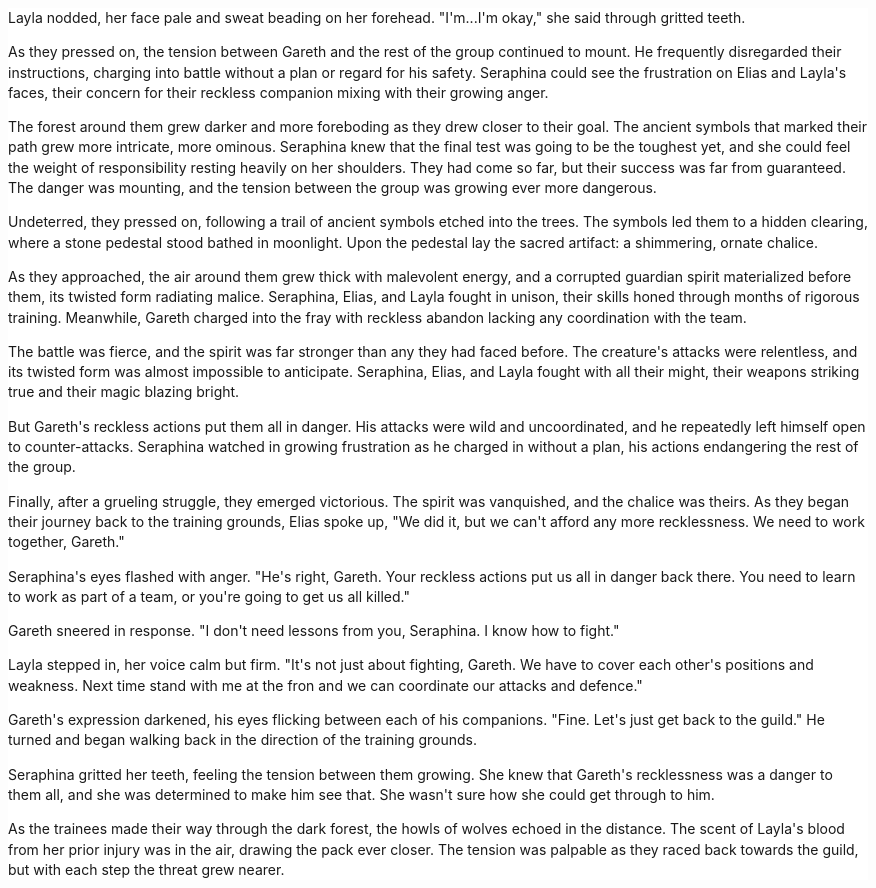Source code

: Layla nodded, her face pale and sweat beading on her forehead. "I'm...I'm okay," she said through gritted teeth.

As they pressed on, the tension between Gareth and the rest of the group continued to mount. He frequently disregarded their instructions, charging into battle without a plan or regard for his safety. Seraphina could see the frustration on Elias and Layla's faces, their concern for their reckless companion mixing with their growing anger.

The forest around them grew darker and more foreboding as they drew closer to their goal. The ancient symbols that marked their path grew more intricate, more ominous. Seraphina knew that the final test was going to be the toughest yet, and she could feel the weight of responsibility resting heavily on her shoulders. They had come so far, but their success was far from guaranteed. The danger was mounting, and the tension between the group was growing ever more dangerous.

Undeterred, they pressed on, following a trail of ancient symbols etched into the trees. The symbols led them to a hidden clearing, where a stone pedestal stood bathed in moonlight. Upon the pedestal lay the sacred artifact: a shimmering, ornate chalice.

As they approached, the air around them grew thick with malevolent energy, and a corrupted guardian spirit materialized before them, its twisted form radiating malice. Seraphina, Elias, and Layla fought in unison, their skills honed through months of rigorous training. Meanwhile, Gareth charged into the fray with reckless abandon lacking any coordination with the team.

The battle was fierce, and the spirit was far stronger than any they had faced before. The creature's attacks were relentless, and its twisted form was almost impossible to anticipate. Seraphina, Elias, and Layla fought with all their might, their weapons striking true and their magic blazing bright.

But Gareth's reckless actions put them all in danger. His attacks were wild and uncoordinated, and he repeatedly left himself open to counter-attacks. Seraphina watched in growing frustration as he charged in without a plan, his actions endangering the rest of the group.

Finally, after a grueling struggle, they emerged victorious. The spirit was vanquished, and the chalice was theirs. As they began their journey back to the training grounds, Elias spoke up, "We did it, but we can't afford any more recklessness. We need to work together, Gareth."

Seraphina's eyes flashed with anger. "He's right, Gareth. Your reckless actions put us all in danger back there. You need to learn to work as part of a team, or you're going to get us all killed."

Gareth sneered in response. "I don't need lessons from you, Seraphina. I know how to fight."

Layla stepped in, her voice calm but firm. "It's not just about fighting, Gareth. We have to cover each other's positions and weakness. Next time stand with me at the fron and we can coordinate our attacks and defence."

Gareth's expression darkened, his eyes flicking between each of his companions. "Fine. Let's just get back to the guild." He turned and began walking back in the direction of the training grounds.

Seraphina gritted her teeth, feeling the tension between them growing. She knew that Gareth's recklessness was a danger to them all, and she was determined to make him see that. She wasn't sure how she could get through to him.

As the trainees made their way through the dark forest, the howls of wolves echoed in the distance. The scent of Layla's blood from her prior injury was in the air, drawing the pack ever closer. The tension was palpable as they raced back towards the guild, but with each step the threat grew nearer.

▬▬▬▬▬▬▬▬▬▬

Rewrite the records with every "chalice" changed to "goblet" and nothing else altered, and leave the pictures out of your answer.

ANSWER BOX
Source code

: Layla nodded, her face pale and sweat beading on her forehead. "I'm...I'm okay," she said through gritted teeth.

As they pressed on, the tension between Gareth and the rest of the group continued to mount. He frequently disregarded their instructions, charging into battle without a plan or regard for his safety. Seraphina could see the frustration on Elias and Layla's faces, their concern for their reckless companion mixing with their growing anger.

The forest around them grew darker and more foreboding as they drew closer to their goal. The ancient symbols that marked their path grew more intricate, more ominous. Seraphina knew that the final test was going to be the toughest yet, and she could feel the weight of responsibility resting heavily on her shoulders. They had come so far, but their success was far from guaranteed. The danger was mounting, and the tension between the group was growing ever more dangerous.

Undeterred, they pressed on, following a trail of ancient symbols etched into the trees. The symbols led them to a hidden clearing, where a stone pedestal stood bathed in moonlight. Upon the pedestal lay the sacred artifact: a shimmering, ornate goblet.

As they approached, the air around them grew thick with malevolent energy, and a corrupted guardian spirit materialized before them, its twisted form radiating malice. Seraphina, Elias, and Layla fought in unison, their skills honed through months of rigorous training. Meanwhile, Gareth charged into the fray with reckless abandon lacking any coordination with the team.

The battle was fierce, and the spirit was far stronger than any they had faced before. The creature's attacks were relentless, and its twisted form was almost impossible to anticipate. Seraphina, Elias, and Layla fought with all their might, their weapons striking true and their magic blazing bright.

But Gareth's reckless actions put them all in danger. His attacks were wild and uncoordinated, and he repeatedly left himself open to counter-attacks. Seraphina watched in growing frustration as he charged in without a plan, his actions endangering the rest of the group.

Finally, after a grueling struggle, they emerged victorious. The spirit was vanquished, and the goblet was theirs. As they began their journey back to the training grounds, Elias spoke up, "We did it, but we can't afford any more recklessness. We need to work together, Gareth."

Seraphina's eyes flashed with anger. "He's right, Gareth. Your reckless actions put us all in danger back there. You need to learn to work as part of a team, or you're going to get us all killed."

Gareth sneered in response. "I don't need lessons from you, Seraphina. I know how to fight."

Layla stepped in, her voice calm but firm. "It's not just about fighting, Gareth. We have to cover each other's positions and weakness. Next time stand with me at the fron and we can coordinate our attacks and defence."

Gareth's expression darkened, his eyes flicking between each of his companions. "Fine. Let's just get back to the guild." He turned and began walking back in the direction of the training grounds.

Seraphina gritted her teeth, feeling the tension between them growing. She knew that Gareth's recklessness was a danger to them all, and she was determined to make him see that. She wasn't sure how she could get through to him.

As the trainees made their way through the dark forest, the howls of wolves echoed in the distance. The scent of Layla's blood from her prior injury was in the air, drawing the pack ever closer. The tension was palpable as they raced back towards the guild, but with each step the threat grew nearer.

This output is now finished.